● Problem statement: A faithful, word-for-word copy of the data below is required, without pictures.

▬▬▬▬▬▬

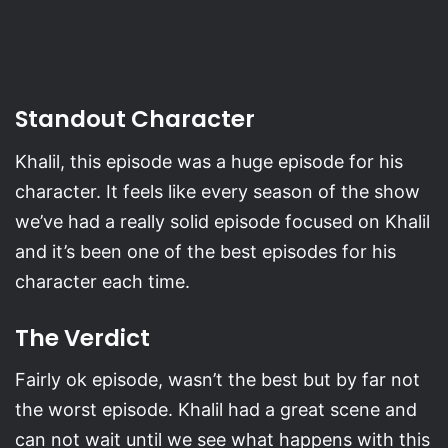
Standout Character
Khalil, this episode was a huge episode for his
character. It feels like every season of the show
we’ve had a really solid episode focused on Khalil
and it’s been one of the best episodes for his
character each time.
The Verdict
Fairly ok episode, wasn’t the best but by far not
the worst episode. Khalil had a great scene and
can not wait until we see what happens with this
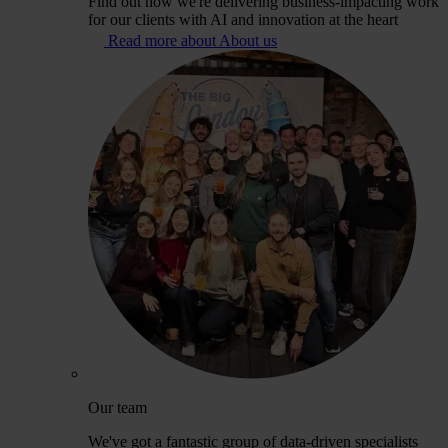
Find out how we're delivering business-impacting work
for our clients with AI and innovation at the heart
Read more about About us
Our team
We've got a fantastic group of data-driven specialists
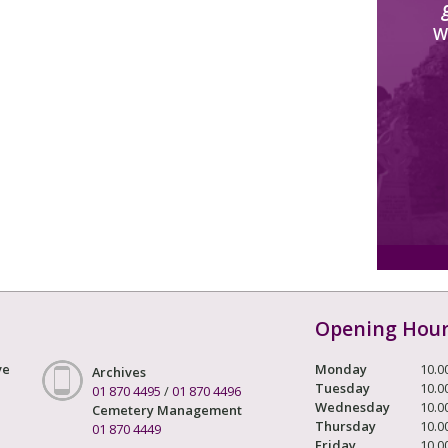
W
Opening Hou
ve
Monday
10.0
Archives
Tuesday
10.0
01 870 4495
/
01 870 4496
Wednesday
10.0
Cemetery Management
Thursday
10.0
01 870 4449
Friday
10.0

▬▬▬▬▬▬

● Output of the exercise:
Standout Character
Khalil, this episode was a huge episode for his
character. It feels like every season of the show
we’ve had a really solid episode focused on Khalil
and it’s been one of the best episodes for his
character each time.
The Verdict
Fairly ok episode, wasn’t the best but by far not
the worst episode. Khalil had a great scene and
can not wait until we see what happens with this
Find out how we're delivering business-impacting work
for our clients with AI and innovation at the heart
Read more about About us
Our team
We've got a fantastic group of data-driven specialists
W
Opening Hou
ve
Monday
10.0
Archives
Tuesday
10.0
01 870 4495
/
01 870 4496
Wednesday
10.0
Cemetery Management
Thursday
10.0
01 870 4449
Friday
10.0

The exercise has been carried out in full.